Dose-response evaluation represents an approach to examine the link between program exposure (or dose) and program outcomes. This approach has been widely used in the evaluation of clinical trials, and more recently, in the evaluation of program interventions in controlled research contexts (Grieco, Jowers, Errisuriz, & Bartholomew, 2016; Jørgensen et al., 2015 ; Kim et al., 2016). However, dose-response evaluations have not been well applied to large-scale interventions in complex humanitarian environments.
What did we do?
We used a cross-sectional retrospective approach combined with dose-response to assess a sample of schools at one point in time, relying on the memory of participants to recall program activities and program outcomes. We surveyed 835 parents of children who participated in the program across seven districts in Sri Lanka. We asked them outcome-related questions such as: did Be Safe influence your child’s sense of safety at his/her school, or is it okay for teachers to use physical punishment against children to maintain discipline. All answers were designed used a Likert scale (e.g. strongly disagree to strongly agree). To assess the level of exposure to the program, we asked parents questions such as: how many numbers of years was your child involved in the program, or did your child share with you or talk about the elements of Be Safe. After defining the exposure and outcome variables, we used Spearman Rank-Order Correlation to measure dose-response.
What did we find?
We found that parents of children who had more exposure to the program perceived that the program increased child safety in the school, in the community, and in school policies targeting violence prevention. However, while correlations were found between program exposure and program outcomes, most correlations were low. Furthermore, many parents did not remember any of the programming objectives. Yet, there is some evidence to suggest that increased exposure to the program contributes to violence against children prevention outcomes.
As with any study design, there are limitations. For example, we relied on the perspective of parents of children who participated in the Be Safe program (i.e. indirect program participants). In terms dose-response, the strength of correlations they may likely be higher if we had examined self-reported data from children (however, this would be difficult information to collect due to young ages of children). Going further, the strength of the effect (i.e. odds ratio) of each category of outcome could have been measured, however, it was beyond the scope of our objectives.

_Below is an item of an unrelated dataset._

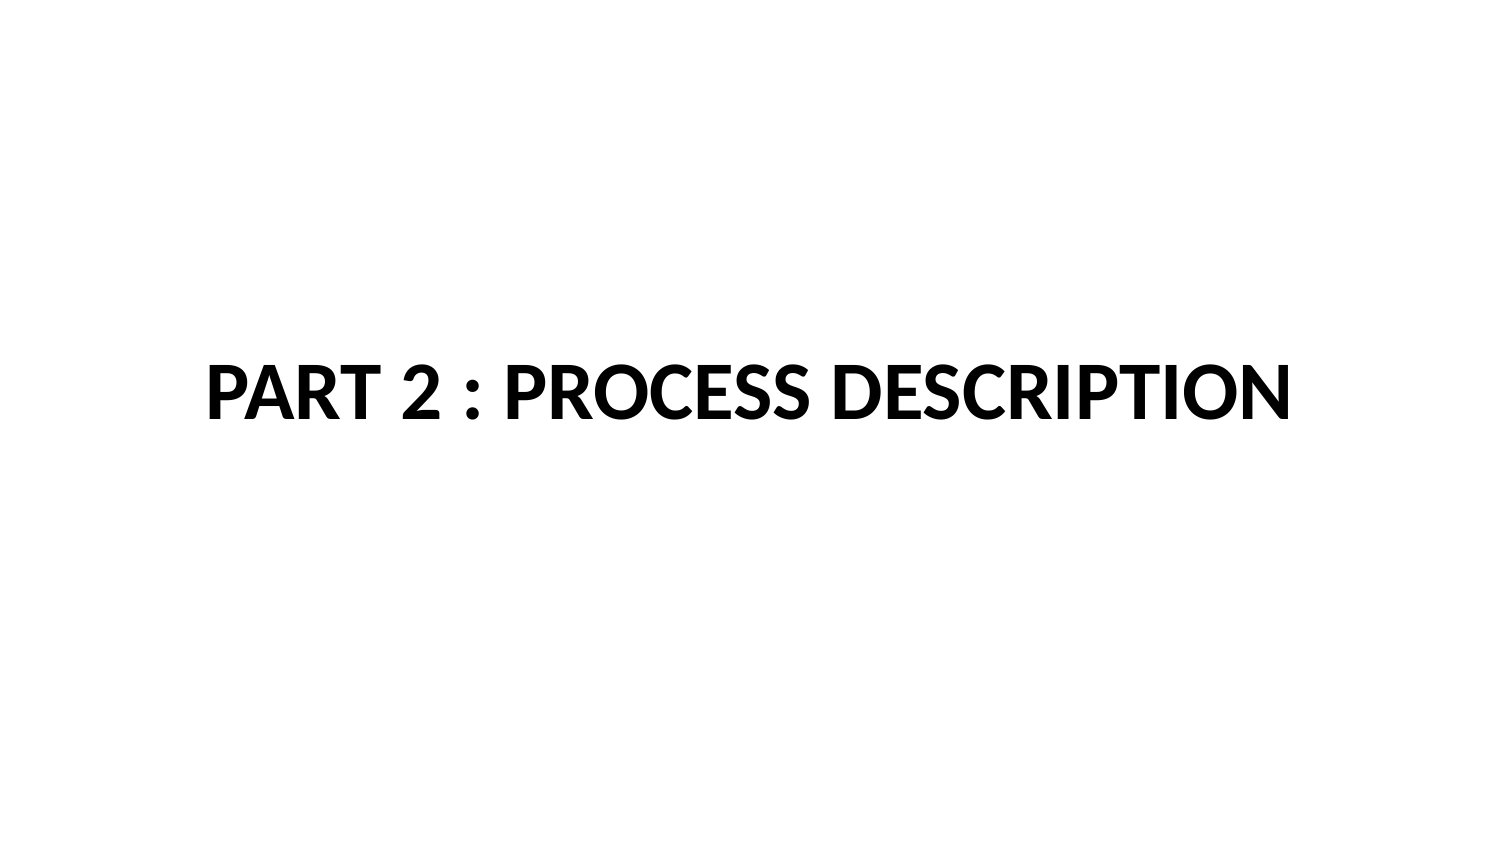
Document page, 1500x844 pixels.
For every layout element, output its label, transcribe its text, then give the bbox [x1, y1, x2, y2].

Why is this research important?
This study evaluated the effectiveness of a violence against children prevention program in the absence of a baseline and a control group. We used a dose-response approach and found that an increase in exposure to the program was associated with improvements in parents’ perceived child safety in the school, in school policies surrounding violence prevention, and in child safety in the community. We found that dose-response was a useful approach for providing credible, though not conclusive, evidence on program effects. Researchers and evaluators may consider designing dose-response measures in program monitoring and evaluation efforts. A tip: ensure that you have a clear understanding of program theory so that you can effectively design your exposure and outcome variables. Finally, it is important to emphasize that dose-response should not replace traditional evaluation approaches – experimental designs (with baseline and control groups) should be considered early in the program planning process to ensure that other measures of program effectiveness can be captured.